[Extracted records]
■ ■ ■ ■

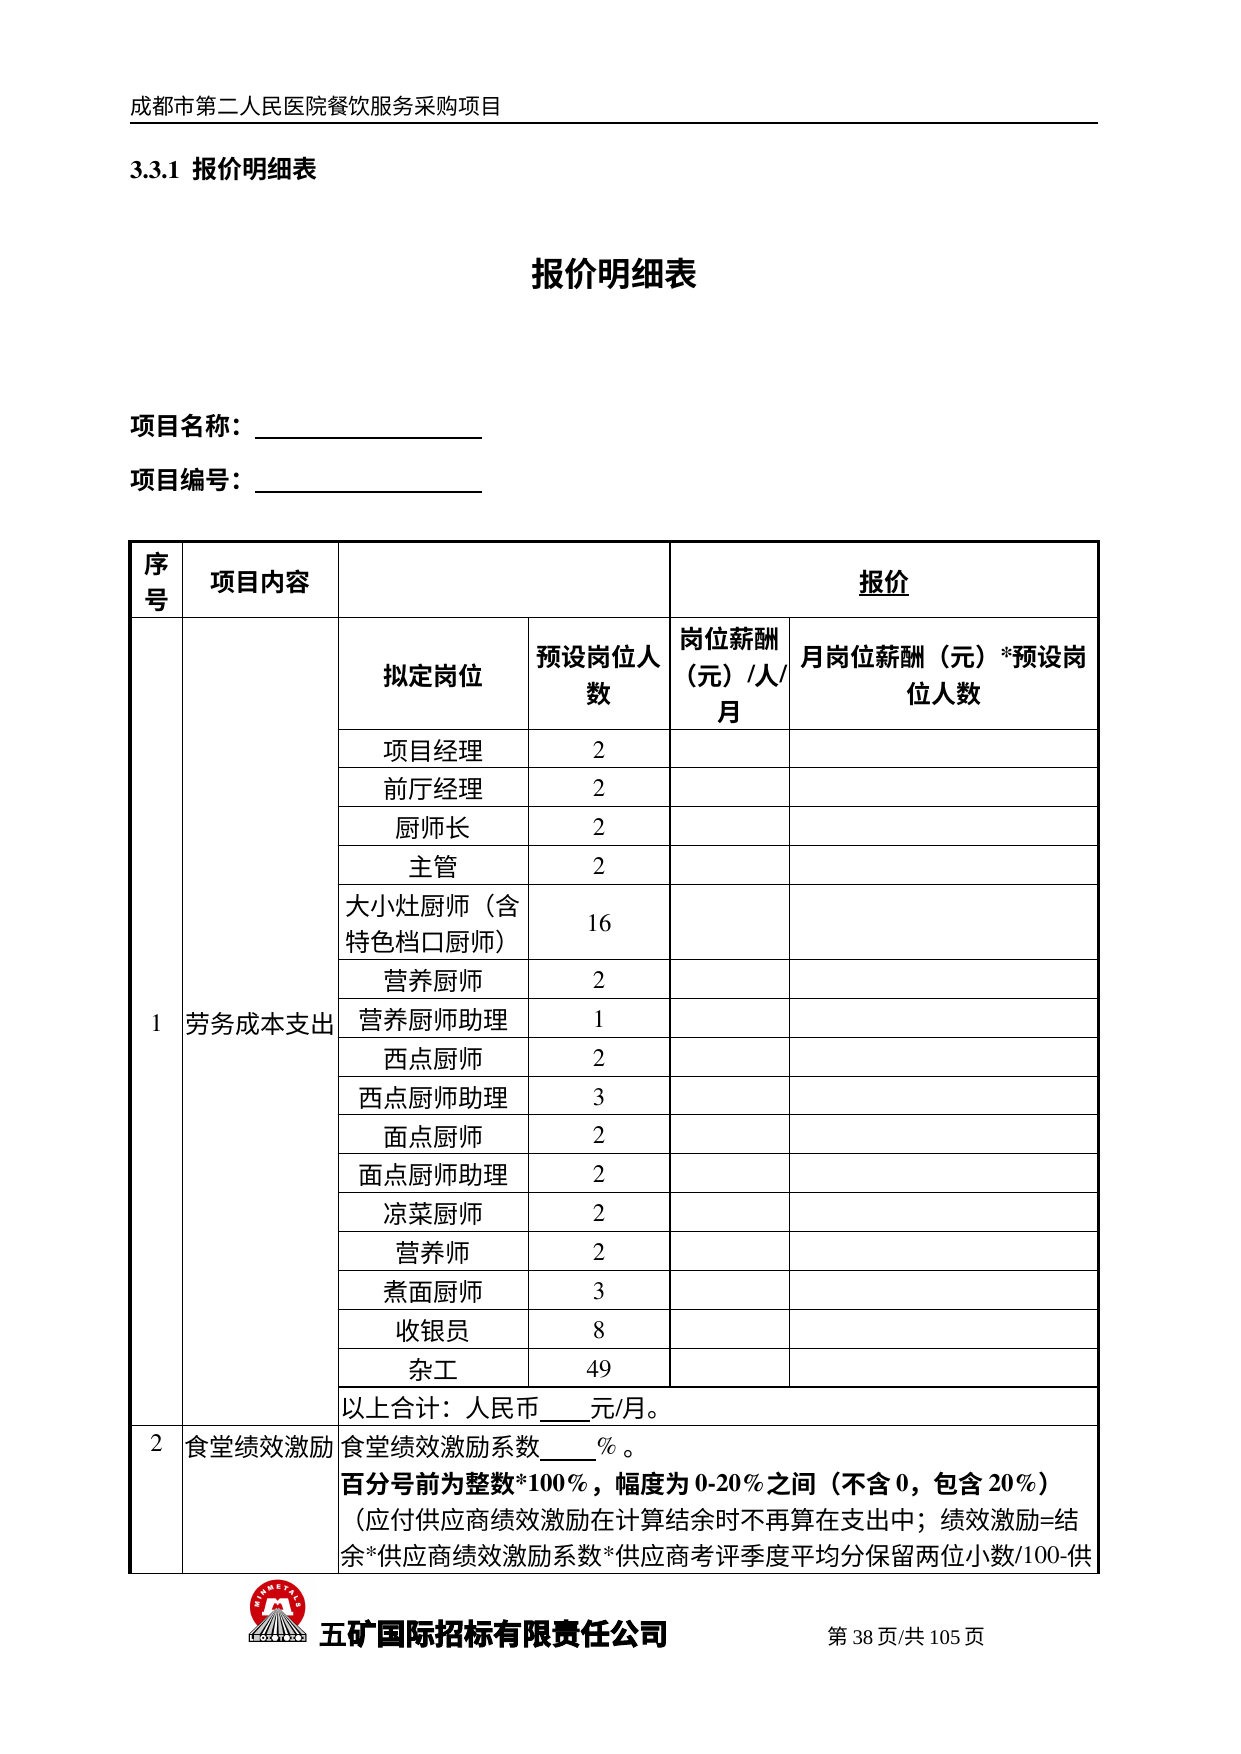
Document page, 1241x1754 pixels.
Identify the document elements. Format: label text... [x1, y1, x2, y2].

table_cell 2 [529, 960, 669, 998]
table_cell [790, 1038, 1097, 1076]
table_cell [790, 768, 1097, 806]
table_cell 2 [529, 768, 669, 806]
table_header 序号 [132, 543, 182, 617]
table_cell 3 [529, 1271, 669, 1309]
table_cell [671, 1115, 789, 1153]
table_cell [790, 1115, 1097, 1153]
table_cell [671, 1271, 789, 1309]
table_cell 拟定岗位 [339, 618, 528, 728]
table_cell 2 [529, 1193, 669, 1231]
table_cell 2 [529, 730, 669, 767]
table_cell [790, 846, 1097, 884]
table_cell 3 [529, 1077, 669, 1114]
table_cell 2 [529, 846, 669, 884]
table_cell [790, 1193, 1097, 1231]
table_cell [671, 960, 789, 998]
table_cell 西点厨师 [339, 1038, 528, 1076]
table_cell [790, 1154, 1097, 1192]
table_cell [671, 1154, 789, 1192]
table_cell [790, 1077, 1097, 1114]
table_cell [671, 1349, 789, 1386]
table_cell 厨师长 [339, 807, 528, 845]
table_cell [671, 730, 789, 767]
table_cell [790, 1349, 1097, 1386]
table_cell 前厅经理 [339, 768, 528, 806]
table_cell 大小灶厨师（含特色档口厨师） [339, 885, 528, 959]
table_cell [790, 807, 1097, 845]
table_cell 2 [529, 1115, 669, 1153]
table_cell [671, 807, 789, 845]
table_cell [671, 1193, 789, 1231]
table_cell 49 [529, 1349, 669, 1386]
table_cell 8 [529, 1310, 669, 1347]
table_cell 食堂绩效激励系数 % 。 百分号前为整数*100%，幅度为0-20%之间（不含0，包含20%） （应付供应商绩效激励在计算结余时不再算在支出中；绩效激励=结余*供应商绩效激励系数*供应商考评季度平均分保留两位小数/100-供应商考评处罚金额；） [339, 1426, 1097, 1573]
text 项目名称： [130, 406, 1098, 442]
table_header 项目内容 [183, 543, 338, 617]
table_cell [671, 885, 789, 959]
table_cell 预设岗位人数 [529, 618, 669, 728]
table_cell 煮面厨师 [339, 1271, 528, 1309]
table_cell [671, 846, 789, 884]
table_cell 主管 [339, 846, 528, 884]
table_cell 食堂绩效激励 [183, 1426, 338, 1573]
table_cell [790, 960, 1097, 998]
table_cell 2 [529, 1232, 669, 1270]
table_cell 营养厨师 [339, 960, 528, 998]
table_cell [790, 1271, 1097, 1309]
table_cell 营养师 [339, 1232, 528, 1270]
table_cell 2 [529, 1154, 669, 1192]
table_cell [671, 1077, 789, 1114]
table_cell [790, 999, 1097, 1037]
table_cell 面点厨师助理 [339, 1154, 528, 1192]
table_cell [671, 1038, 789, 1076]
table_cell 杂工 [339, 1349, 528, 1386]
table_cell 凉菜厨师 [339, 1193, 528, 1231]
table_cell 2 [132, 1426, 182, 1573]
table_cell 16 [529, 885, 669, 959]
table_cell [790, 1232, 1097, 1270]
table_cell [790, 730, 1097, 767]
table_cell 以上合计：人民币 元/月。 [339, 1388, 1097, 1425]
table_cell 西点厨师助理 [339, 1077, 528, 1114]
table_cell 收银员 [339, 1310, 528, 1347]
table_cell [790, 885, 1097, 959]
table_cell [671, 1310, 789, 1347]
table_cell [671, 768, 789, 806]
table_header [339, 543, 669, 617]
table_cell 1 [132, 618, 182, 1425]
table_header 报价 [671, 543, 1097, 617]
text 报价明细表 [130, 247, 1098, 296]
table_cell 1 [529, 999, 669, 1037]
text 3.3.1 报价明细表 [130, 150, 1098, 186]
table_cell 项目经理 [339, 730, 528, 767]
table_cell 营养厨师助理 [339, 999, 528, 1037]
table_cell [671, 1232, 789, 1270]
table_cell 面点厨师 [339, 1115, 528, 1153]
table_cell 2 [529, 807, 669, 845]
picture [244, 1577, 317, 1644]
table_cell 岗位薪酬（元）/人/月 [671, 618, 789, 728]
table_cell [671, 999, 789, 1037]
table_cell 月岗位薪酬（元）*预设岗位人数 [790, 618, 1097, 728]
table_cell [790, 1310, 1097, 1347]
table_cell 劳务成本支出 [183, 618, 338, 1425]
table_cell 2 [529, 1038, 669, 1076]
text 项目编号： [130, 460, 1098, 497]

■ ■ ■ ■

:: TASK INSTRUCTIONS ::
Only the number is wanted: how many lines in the entries above contain the string "报价明细表"?

:: WRITTEN ANSWER ::
2